The intolerance and hypocrisy of the bourgeois world that he witnesses are portrayed through the oppressive nature of school and church as well as his mother’s feigned attempt to support her son’s interest in lower-class and underprivileged children. The son’s silent rebellion is further accentuated by his awakening sensuality and sexuality, which are translated by images that are both scatological (“in the coolness of the latrines/dilating his nostrils”) and somewhat sadistic (“he would bite her buttocks”) in nature.

It is, however, the metaphor of writing that is most fascinating, both as a symbol of the child’s quest for freedom (an important theme) and as a reference point for Rimbaud’s own life. Written when he was sixteen, “The Seven-Year-Old Poets” foresees the attainment of freedom in all its fullness by the adult Rimbaud in his affair with the poet Paul Verlaine (1844-1896), as well as in the revolutionary aesthetics of his more mature poetry. “The Seven-Year-Old Poets” is an eloquent introduction to his poetry and to his innovative, and, some would say, shocking imagery. More important, however, it foreshadows the breathtaking innovation practiced in his famous poem “Le Bateau ivre” (“The Drunken Boat”), a metaphor for poetic discovery in which the exotic lands and fabulous creatures remind the reader of the “flesh-flowers opened in the depths of the celestial woods” in “The Seven-Year-Old Poets.” In the latter, the freeness of the form, combined with the elegance of the Alexandrine verse, are masterfully used by Rimbaud in order to create a refined and yet innovative poetic use of language.

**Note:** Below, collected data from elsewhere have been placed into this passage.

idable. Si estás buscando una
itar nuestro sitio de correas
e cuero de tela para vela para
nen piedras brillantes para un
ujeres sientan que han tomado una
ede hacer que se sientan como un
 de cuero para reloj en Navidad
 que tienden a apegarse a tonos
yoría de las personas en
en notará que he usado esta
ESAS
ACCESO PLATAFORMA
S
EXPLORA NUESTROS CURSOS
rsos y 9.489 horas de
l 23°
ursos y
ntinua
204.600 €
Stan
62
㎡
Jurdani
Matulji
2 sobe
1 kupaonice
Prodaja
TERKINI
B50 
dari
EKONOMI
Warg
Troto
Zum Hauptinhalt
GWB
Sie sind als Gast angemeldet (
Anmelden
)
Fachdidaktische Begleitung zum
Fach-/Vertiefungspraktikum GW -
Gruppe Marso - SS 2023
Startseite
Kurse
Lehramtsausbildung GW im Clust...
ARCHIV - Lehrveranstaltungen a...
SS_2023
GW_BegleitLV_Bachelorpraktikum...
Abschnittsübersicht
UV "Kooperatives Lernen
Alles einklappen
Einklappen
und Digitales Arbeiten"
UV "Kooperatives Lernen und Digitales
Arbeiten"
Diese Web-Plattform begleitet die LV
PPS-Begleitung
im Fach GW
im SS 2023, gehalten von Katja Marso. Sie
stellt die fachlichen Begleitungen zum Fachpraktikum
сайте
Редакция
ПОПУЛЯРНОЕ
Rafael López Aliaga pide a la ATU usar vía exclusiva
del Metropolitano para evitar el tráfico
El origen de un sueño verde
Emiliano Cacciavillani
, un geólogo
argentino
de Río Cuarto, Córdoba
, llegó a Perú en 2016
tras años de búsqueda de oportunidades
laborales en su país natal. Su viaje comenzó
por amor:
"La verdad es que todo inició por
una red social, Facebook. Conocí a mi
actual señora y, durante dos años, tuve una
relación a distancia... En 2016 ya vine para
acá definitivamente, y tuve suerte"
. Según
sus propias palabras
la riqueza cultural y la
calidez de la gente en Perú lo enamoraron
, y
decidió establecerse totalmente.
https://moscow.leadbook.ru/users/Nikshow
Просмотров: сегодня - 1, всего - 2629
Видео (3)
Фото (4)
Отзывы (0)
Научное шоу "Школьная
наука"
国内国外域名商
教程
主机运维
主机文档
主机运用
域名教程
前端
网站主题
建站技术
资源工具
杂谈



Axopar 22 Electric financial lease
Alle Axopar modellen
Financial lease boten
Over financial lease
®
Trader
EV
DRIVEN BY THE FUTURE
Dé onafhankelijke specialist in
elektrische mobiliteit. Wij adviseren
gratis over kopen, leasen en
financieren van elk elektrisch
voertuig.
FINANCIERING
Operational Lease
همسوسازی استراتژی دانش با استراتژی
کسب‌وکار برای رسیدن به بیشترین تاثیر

“The Seven-Year-Old Poets” carries the reader through the intricacies of a child’s perception of the world, splendid and, at times, full of despair, and ends on an uplifting note: The final image of sails, created by the canvas on which the child lies, will continue to carry him, through his imagination and writing, to foreign lands, unknown sensations, and experiences, and, ultimately, will offer the liberation from reality that he seeks.